The EU and the US’s passiveness and indecisiveness is visible in their declarations of progress after each round of negotiations that bring literally no change.

These negotiations risk giving in to the demands of radicals. Dodik hopes to secure a significant chunk of state and defence property in return for calling off secession, while Čović hopes to pass his election law amendments in exchange for unblocking the Federation’s institutions. Such a deal would deepen the ethno-territorial division of Bosnia.

The EU has condemned the recent moves to escalate tensions. Germany’s new foreign minister, Annalena Baerbock threatened sanctions at the EU’s foreign ministers’ meeting in December 2021. The US imposed sanctions on Dodik in January this year but the EU has failed to take any decisive action. The unanimity rule of the EU puts a crimp in its efforts.  Hungary, which ignored Bosnia for years, has intensified relations with Dodik since 2019. In December 2021, Viktor Orbán declared a 100 million euros aid package for the RS and promised to oppose any EU sanctions.

At the same time, Russia and China are using Bosnia to denude the flaws of EU enlargement and destabilise a region that is considered an EU and US area of influence. Both countries put together a draft resolution at the UN Security Council to abolish the High Representative that was subsequently rejected. Now Russia and China will only extend the mandate of the EU stabilisation mission EUFOR Althea if references to the High Representative are removed from the text of the resolution. This inevitably leaves the High Representative and the West politically weakened.

A state under siege?

“Bosnia’s crisis has never been so serious” is an oft repeated description of Bosnian politics. Yet, this time, not only is its constitutional, political, and electoral system dysfunctional, its education and healthcare systems are failing to meet the essential needs of citizens.

Not only are the political institutions at risk, but the very structure of the country is in danger. Implementation of the December 2021 resolutions of the RS parliament would represent de facto secession for the entity. It would disintegrate the institutional system of Bosnia, while RS would achieve financial independence and the ability to defend itself.

§ **Input data**
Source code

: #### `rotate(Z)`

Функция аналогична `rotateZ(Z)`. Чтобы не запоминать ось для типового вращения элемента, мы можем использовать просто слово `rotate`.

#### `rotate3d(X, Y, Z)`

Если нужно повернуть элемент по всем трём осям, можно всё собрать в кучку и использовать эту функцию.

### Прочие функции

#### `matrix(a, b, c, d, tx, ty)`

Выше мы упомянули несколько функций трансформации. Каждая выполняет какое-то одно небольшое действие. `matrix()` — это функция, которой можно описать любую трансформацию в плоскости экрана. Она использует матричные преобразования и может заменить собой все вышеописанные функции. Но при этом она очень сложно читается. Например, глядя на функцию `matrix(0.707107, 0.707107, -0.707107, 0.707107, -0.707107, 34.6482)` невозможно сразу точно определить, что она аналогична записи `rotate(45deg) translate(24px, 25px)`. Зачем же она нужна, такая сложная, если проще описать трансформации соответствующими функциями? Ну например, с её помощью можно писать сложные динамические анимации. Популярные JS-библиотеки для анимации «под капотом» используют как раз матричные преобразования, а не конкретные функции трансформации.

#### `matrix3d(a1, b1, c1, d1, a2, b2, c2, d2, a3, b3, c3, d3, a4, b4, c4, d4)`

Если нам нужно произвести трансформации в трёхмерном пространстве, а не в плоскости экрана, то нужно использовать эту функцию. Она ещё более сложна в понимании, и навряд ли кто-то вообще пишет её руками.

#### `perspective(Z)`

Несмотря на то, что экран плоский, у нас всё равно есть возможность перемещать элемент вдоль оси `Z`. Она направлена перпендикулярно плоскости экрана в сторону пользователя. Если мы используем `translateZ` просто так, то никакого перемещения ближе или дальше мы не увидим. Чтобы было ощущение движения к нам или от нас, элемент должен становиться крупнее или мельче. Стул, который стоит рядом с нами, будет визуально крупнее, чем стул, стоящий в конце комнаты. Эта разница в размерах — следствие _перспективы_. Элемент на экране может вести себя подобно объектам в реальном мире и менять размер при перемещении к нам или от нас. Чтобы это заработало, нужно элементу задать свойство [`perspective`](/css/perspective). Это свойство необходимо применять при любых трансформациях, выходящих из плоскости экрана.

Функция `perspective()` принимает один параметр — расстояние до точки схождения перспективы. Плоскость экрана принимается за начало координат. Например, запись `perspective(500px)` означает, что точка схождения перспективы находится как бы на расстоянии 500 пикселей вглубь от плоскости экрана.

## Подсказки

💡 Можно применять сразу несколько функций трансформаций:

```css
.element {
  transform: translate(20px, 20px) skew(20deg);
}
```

§ **Study questions**
**A)** Summarize the text on Bosnia's political crisis in two sentences.
**B)** List every person named in the text on Bosnia's political crisis.
**C)** Write the next part of the text on Bosnia's political crisis, starting after its final sentence.

§ **Results**
**A)** The EU and the US declare progress after negotiation rounds that bring no change, and these talks risk rewarding the demands of Dodik and Čović. EU action is held back by its unanimity rule and Hungary's support for Dodik, while Russia and China weaken the High Representative at the UN Security Council and the RS parliament's December 2021 resolutions threaten de facto secession.

**B)** Dodik, Čović, Annalena Baerbock, Viktor Orbán

**C)**
Although Dodik’s actions resemble those of Bosnian Serb leaders just before the war broke out, they are also symptoms of a captured Bosnian state. Dodik wants to protect the extensive, clientelist system that brings him money and keeps him in power. He is vying for control over the budget which he hopes will help him rebuild an electorate ahead of elections in October 2022.

With a few exceptions, Bosnia’s governments, parliaments, and judiciary are plagued by clientelism and patronage linked to politicisation and ethnicisation. As a result, citizens distrust the government. Political parties are led by individuals who grew up within a system imbued with authoritarian tendencies and ethnic fears, and who today kindle ethnic intolerance for political ends.

In this climate, Bosnia’s institutions expose the brutal truth about externally managed state-building and the drawbacks of the “‘democratisation before institutionalisation” approach. Certainly, part of the problem is the international community’s answer to the local crisis that is confined to a constitutional reform package that would satisfy only nationalistic politicians. This policy is a slippery slope towards the dissolution of the country – an outcome that would be blamed first and foremost on the EU and the US.

For years the EU’s enlargement in the region has been considered the key to the stability and long-term development of Bosnia, but the accession process as well as the EU-backed Berlin Process have stalled. The EU and the US’s passiveness and indecisiveness is visible in their declarations of progress after each round of negotiations that bring literally no change. No one knows what the future holds. Certainly, the EU and US must take a strong position against unconstitutional politics by imposing sanctions on politicians who violate the Dayton Agreement – as they used to do 20 years ago. That might even reaffirm Bosnia’s European future.